(Camera pose estimation data)

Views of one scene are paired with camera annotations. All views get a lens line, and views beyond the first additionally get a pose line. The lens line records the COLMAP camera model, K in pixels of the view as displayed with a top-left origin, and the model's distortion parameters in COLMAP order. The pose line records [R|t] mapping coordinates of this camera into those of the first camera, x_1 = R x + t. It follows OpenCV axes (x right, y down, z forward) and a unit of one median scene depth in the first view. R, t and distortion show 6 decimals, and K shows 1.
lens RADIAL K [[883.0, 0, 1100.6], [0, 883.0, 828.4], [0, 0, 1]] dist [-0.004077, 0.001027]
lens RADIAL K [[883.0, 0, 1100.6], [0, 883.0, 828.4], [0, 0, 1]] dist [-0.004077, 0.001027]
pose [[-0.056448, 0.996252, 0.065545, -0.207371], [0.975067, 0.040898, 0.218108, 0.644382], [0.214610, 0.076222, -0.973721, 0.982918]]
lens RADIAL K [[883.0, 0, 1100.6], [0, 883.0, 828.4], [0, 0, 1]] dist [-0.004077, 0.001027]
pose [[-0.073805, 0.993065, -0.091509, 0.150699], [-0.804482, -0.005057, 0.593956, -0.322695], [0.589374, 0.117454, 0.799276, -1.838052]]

» ASSIGNMENT: Write the lines from the start of the entries up to and including the line containing "0.076222, -0.973721, 0.982918]]" as a numbered list, leaving out any blank lines.

» SOLVED PROBLEM:
1. Views of one scene are paired with camera annotations. All views get a lens line, and views beyond the first additionally get a pose line. The lens line records the COLMAP camera model, K in pixels of the view as displayed with a top-left origin, and the model's distortion parameters in COLMAP order. The pose line records [R|t] mapping coordinates of this camera into those of the first camera, x_1 = R x + t. It follows OpenCV axes (x right, y down, z forward) and a unit of one median scene depth in the first view. R, t and distortion show 6 decimals, and K shows 1.
2. lens RADIAL K [[883.0, 0, 1100.6], [0, 883.0, 828.4], [0, 0, 1]] dist [-0.004077, 0.001027]
3. lens RADIAL K [[883.0, 0, 1100.6], [0, 883.0, 828.4], [0, 0, 1]] dist [-0.004077, 0.001027]
4. pose [[-0.056448, 0.996252, 0.065545, -0.207371], [0.975067, 0.040898, 0.218108, 0.644382], [0.214610, 0.076222, -0.973721, 0.982918]]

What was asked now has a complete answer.